Calling super()

Question

When do you call super() in Java? I see it in some constructors of the derived class, but isn\'t the constructors for each of the parent class called automatically? Why woul

Answer 1

If you fail to call super in a constructor, then the compiler will add a no-argument super call as the parent constructor for the first line of the constructor body.

So as in the previously posted code

public class Foo
{
}

or

public class Foo
{
  public Foo()
  {
  }
}

the compiler will generate code that aligns with the rules of Java. All objects are subclasses of java.lang.Object, so the compiler will compile it as if it was written

// All classes extend Object.  This is Java, after all.
public class Foo extends java.lang.Object
{
  public Foo()
  {
    // When constructing Foo, we must call the Object() constructor or risk
    // some parts of Foo being undefined, like getClass() or toString().
    super()
  }
}

But if the super class doesn't have a constructor that matches the parameters, then you must call the appropriate non-matching super class constructor.

public class LightBlue extends java.awt.Color
{
  public LightBlue()
  {
    // There is no Color() constructor, we must specify the suitable super class
    // constructor.  We chose Color(int red, int green, int blue).
    super(172, 216, 230);
  }
}

Other times, perhaps there is a constructor that matches the signature of the sub class's constructor, but for whatever reason, you do not wish to pass the parameters directly to the super class constructor.

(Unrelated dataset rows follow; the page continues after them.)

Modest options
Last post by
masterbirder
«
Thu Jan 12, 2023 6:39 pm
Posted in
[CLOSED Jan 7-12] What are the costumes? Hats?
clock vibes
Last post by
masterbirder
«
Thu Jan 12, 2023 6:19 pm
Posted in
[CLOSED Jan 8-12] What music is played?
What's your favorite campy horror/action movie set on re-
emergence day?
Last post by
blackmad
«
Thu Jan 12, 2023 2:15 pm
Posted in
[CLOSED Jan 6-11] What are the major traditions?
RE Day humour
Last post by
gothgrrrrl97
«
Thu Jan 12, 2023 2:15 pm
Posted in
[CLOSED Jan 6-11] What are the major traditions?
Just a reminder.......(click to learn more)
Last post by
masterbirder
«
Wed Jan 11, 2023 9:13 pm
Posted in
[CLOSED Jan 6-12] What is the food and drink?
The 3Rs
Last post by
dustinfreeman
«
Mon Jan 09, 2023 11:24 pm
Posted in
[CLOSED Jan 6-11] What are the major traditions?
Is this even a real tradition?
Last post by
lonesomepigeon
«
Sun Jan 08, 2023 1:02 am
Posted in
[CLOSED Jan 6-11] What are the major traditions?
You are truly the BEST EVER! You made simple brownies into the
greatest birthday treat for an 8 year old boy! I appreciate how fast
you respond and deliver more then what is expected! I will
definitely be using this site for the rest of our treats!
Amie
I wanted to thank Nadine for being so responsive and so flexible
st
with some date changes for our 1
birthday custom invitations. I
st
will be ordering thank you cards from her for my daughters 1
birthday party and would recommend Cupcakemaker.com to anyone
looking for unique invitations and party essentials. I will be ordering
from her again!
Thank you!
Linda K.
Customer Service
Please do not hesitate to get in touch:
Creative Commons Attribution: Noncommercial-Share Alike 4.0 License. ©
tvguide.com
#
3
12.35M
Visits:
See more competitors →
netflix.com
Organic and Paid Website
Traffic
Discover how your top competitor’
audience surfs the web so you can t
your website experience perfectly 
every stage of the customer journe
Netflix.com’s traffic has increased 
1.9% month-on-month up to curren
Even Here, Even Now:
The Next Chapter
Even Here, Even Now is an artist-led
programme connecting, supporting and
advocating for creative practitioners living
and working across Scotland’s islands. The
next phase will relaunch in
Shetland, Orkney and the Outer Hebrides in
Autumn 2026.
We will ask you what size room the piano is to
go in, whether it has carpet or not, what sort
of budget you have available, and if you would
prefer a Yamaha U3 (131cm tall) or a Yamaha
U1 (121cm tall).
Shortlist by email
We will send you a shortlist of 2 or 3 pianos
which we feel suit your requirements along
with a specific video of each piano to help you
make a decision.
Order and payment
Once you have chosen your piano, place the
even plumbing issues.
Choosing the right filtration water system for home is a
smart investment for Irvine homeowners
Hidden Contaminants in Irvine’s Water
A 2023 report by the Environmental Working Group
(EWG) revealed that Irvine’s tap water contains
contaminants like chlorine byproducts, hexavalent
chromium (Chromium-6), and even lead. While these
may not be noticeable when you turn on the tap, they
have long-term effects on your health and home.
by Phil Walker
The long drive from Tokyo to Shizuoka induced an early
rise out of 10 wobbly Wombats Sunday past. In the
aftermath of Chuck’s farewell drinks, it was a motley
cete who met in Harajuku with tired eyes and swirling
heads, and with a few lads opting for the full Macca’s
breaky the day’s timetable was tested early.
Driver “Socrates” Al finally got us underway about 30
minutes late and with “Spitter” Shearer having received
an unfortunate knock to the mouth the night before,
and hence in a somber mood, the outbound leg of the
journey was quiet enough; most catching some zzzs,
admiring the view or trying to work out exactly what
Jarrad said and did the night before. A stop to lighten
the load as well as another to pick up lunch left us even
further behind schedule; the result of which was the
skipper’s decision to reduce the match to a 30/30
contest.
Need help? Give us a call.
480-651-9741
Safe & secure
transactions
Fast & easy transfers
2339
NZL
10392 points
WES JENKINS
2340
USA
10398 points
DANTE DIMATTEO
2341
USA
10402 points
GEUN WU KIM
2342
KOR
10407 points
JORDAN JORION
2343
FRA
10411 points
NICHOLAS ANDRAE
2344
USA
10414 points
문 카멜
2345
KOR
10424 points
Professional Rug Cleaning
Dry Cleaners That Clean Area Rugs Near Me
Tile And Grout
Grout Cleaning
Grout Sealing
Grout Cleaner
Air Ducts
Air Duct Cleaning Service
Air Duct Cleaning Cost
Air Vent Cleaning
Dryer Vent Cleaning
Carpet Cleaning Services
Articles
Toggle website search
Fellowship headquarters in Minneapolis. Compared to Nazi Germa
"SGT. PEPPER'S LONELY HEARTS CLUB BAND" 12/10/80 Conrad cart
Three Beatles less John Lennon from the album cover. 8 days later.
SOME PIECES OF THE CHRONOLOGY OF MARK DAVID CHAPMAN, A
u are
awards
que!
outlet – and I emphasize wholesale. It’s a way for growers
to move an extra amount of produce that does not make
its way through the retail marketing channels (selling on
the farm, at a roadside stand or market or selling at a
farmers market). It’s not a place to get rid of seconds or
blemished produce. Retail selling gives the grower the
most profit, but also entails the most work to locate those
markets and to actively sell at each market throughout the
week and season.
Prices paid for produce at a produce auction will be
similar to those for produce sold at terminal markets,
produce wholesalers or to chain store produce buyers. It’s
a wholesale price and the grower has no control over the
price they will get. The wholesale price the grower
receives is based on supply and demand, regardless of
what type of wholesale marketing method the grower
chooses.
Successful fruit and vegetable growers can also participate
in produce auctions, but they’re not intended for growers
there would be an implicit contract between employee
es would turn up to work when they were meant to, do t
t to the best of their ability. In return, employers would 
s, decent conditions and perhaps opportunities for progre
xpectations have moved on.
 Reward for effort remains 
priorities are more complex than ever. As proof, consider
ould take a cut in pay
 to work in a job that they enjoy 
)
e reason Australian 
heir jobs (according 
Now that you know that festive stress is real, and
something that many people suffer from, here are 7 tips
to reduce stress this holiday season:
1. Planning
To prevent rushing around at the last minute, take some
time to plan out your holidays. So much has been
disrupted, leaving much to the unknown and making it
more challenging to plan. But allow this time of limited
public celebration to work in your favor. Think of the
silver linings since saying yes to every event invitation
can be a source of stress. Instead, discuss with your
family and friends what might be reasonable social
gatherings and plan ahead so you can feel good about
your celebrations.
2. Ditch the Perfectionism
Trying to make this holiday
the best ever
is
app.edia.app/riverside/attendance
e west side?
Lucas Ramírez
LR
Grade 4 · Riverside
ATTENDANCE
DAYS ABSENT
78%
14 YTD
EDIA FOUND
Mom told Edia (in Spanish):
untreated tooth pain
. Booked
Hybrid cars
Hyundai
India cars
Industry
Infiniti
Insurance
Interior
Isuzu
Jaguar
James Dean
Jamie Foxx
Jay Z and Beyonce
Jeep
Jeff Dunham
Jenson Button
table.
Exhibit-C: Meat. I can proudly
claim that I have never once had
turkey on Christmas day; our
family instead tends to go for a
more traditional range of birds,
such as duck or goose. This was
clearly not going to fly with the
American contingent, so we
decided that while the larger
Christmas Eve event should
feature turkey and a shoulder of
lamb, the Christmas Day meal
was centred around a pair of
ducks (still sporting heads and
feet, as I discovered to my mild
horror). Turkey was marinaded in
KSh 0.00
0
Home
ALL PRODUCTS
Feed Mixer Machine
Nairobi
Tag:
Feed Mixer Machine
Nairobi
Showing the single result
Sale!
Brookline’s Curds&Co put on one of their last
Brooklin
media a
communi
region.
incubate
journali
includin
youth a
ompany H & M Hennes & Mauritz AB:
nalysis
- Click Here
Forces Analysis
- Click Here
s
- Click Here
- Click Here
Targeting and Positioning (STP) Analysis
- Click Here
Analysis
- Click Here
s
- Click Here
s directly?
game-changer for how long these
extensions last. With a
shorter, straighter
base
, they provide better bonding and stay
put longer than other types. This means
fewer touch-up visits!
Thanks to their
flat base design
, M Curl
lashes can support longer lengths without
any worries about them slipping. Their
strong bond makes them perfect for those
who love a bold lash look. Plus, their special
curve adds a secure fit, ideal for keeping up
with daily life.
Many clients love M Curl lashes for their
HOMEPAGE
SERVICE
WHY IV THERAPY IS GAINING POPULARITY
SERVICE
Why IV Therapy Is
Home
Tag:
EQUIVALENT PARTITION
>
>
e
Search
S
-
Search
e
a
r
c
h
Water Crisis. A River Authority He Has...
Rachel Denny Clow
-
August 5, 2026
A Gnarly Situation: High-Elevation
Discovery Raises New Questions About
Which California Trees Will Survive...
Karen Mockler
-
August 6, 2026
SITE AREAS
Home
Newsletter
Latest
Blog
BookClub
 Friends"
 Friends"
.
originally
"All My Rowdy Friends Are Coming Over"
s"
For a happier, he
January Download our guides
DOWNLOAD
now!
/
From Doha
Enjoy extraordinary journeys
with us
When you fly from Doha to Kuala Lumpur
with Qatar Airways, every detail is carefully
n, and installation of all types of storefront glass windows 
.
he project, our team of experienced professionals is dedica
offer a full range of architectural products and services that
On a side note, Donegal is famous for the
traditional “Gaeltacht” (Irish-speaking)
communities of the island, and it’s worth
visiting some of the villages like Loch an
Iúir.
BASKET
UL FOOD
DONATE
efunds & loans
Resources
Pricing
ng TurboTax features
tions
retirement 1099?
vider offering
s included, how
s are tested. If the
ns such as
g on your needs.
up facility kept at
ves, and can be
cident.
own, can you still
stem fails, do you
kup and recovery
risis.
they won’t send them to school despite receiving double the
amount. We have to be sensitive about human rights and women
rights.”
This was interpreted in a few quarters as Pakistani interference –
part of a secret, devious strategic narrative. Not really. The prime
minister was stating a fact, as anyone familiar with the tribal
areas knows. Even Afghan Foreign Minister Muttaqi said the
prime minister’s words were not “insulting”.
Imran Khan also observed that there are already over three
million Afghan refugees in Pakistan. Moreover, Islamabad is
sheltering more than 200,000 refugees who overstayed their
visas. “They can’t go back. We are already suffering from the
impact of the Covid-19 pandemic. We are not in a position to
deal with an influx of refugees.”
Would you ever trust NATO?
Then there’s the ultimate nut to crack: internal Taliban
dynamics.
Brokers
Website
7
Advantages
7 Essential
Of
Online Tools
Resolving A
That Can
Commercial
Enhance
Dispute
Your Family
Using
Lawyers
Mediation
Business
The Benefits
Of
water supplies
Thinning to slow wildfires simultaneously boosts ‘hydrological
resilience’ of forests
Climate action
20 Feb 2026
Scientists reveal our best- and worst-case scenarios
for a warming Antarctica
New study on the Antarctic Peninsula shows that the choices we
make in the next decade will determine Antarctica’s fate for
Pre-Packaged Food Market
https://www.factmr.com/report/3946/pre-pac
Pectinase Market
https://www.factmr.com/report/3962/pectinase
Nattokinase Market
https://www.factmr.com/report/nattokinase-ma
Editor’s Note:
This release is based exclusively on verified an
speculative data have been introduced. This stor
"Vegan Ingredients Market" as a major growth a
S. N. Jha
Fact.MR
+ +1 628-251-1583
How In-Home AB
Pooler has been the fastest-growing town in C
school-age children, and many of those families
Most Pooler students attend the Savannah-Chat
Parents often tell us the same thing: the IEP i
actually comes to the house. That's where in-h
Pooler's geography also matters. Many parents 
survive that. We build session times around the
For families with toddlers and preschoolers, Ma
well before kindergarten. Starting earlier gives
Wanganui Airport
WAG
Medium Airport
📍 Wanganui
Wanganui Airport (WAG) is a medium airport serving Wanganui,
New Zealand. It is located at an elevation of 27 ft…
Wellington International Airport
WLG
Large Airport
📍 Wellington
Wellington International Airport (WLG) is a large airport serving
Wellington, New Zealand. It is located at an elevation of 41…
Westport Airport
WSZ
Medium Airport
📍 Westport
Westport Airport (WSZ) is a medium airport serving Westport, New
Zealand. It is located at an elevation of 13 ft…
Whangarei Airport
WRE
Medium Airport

public class HSVColor extends Color
{
  public HSVColor(int hue, int saturation, int value)
  {
    super(...code converting HSV to Red...,
          ...code converting HSV to Green...,
          ...code converting HSV to Blue);
  }
}

If you neglect to explicitly specify the super class constructor, then the compiler adds in the default no-arg super class constructor. However, if that constructor doesn't exist, then the compiler will not compile the class, because it is unclear which of the exposed constructors is the correct one to call.

It is a style consideration, but you may decide to always include the super() call. If you chose to do so, it will be because you want the remind the reader that the base class objects must be built as part of the sub class object, and you want to make the particular super class constructor explicit. Traditionally, an always included super() call is quite odd, since traditionally code is only typed out if it differs from "default" behaviour.